The interest subsidy of 5% on term loan and working capital may be given by the state government for the project implementation and for 5 years from the date of start of commercial production. The amount of installment of term loan paid by the unit should be allowed as exemption from payment of income tax. The units should be allowed to retain the share of state GST (50% IGST) on sales for 7 years from the date of sanction of term loan subject to maximum amount to the extent of cost of fixed assets—land, buildings, machinery including laboratory equipment and pollution control equipment. 10% of the project cost may be given by the state government as soft loan at 5% interest with authority given to the bank to disburse the amount after the remaining promoter’s contribution is brought in and invested. Interest will be payable by the unit quarterly from the date of disbursement and the loan amount is to be repaid quarterly in the sixth and seventh year after the start of commercial production, he added.

The amount of ESI and PF contribution (for both workforce and the unit) is paid by the government for a workforce having salary up to Rs. 15,000 a month. This will encourage the unit to employ the local workforce on a regular basis. Rooftop or any type of solar plant installed by the unit should be treated as part of the plant and machinery. This will further reduce the cost of electricity for the unit, he stated.

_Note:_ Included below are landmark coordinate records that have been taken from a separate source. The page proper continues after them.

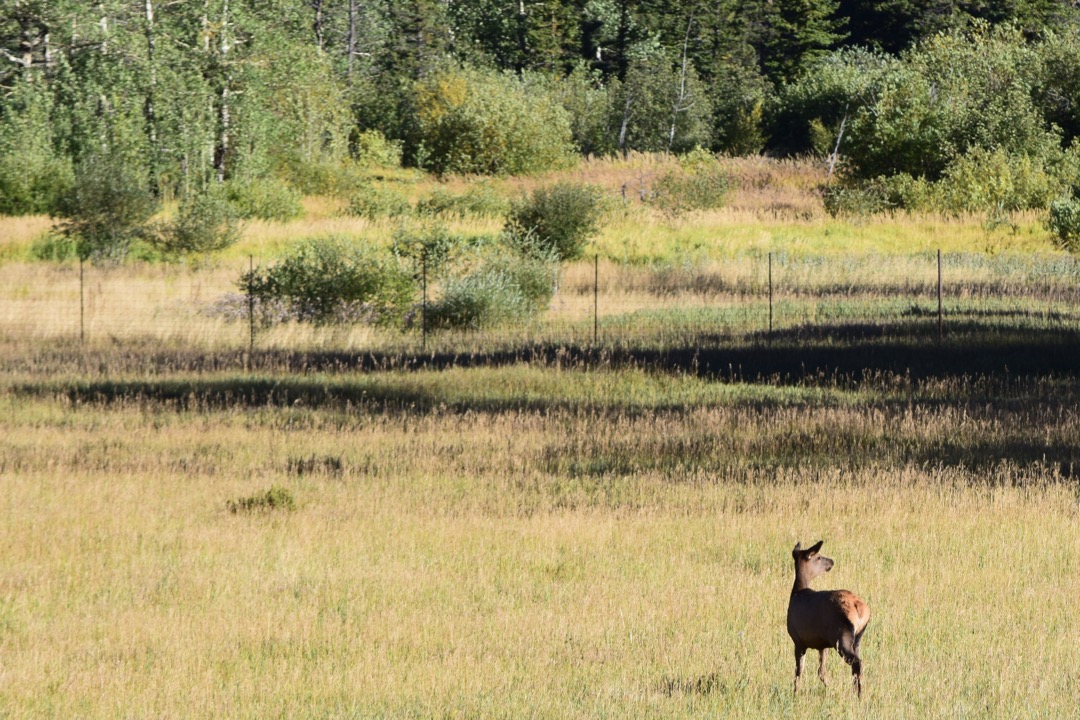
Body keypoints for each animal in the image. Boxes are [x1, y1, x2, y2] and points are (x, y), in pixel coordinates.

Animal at [790, 539, 872, 699]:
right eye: (819, 557)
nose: (831, 561)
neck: (796, 593)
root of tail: (860, 608)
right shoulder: (822, 644)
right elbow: (821, 671)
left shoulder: (798, 640)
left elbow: (799, 671)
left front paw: (795, 693)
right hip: (858, 637)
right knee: (858, 663)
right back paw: (857, 692)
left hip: (841, 636)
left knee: (856, 662)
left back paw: (858, 696)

Pointing out draft notification issued by the environment, forest and climate change ministry proposing a zero discharge, RPMA appealed to the ministry to allow neutral pH water to be used in plants.

Since Rajasthan does not have any river where units can pollute hence the pollution norms for the state should be modified accordingly and solar evaporation system etc should be considered, the industry body added.

The above suggestions if implemented will help industries in cost reduction and compete, reduce hurdles in implementation of the project and ensure faster growth, concluded Kalani.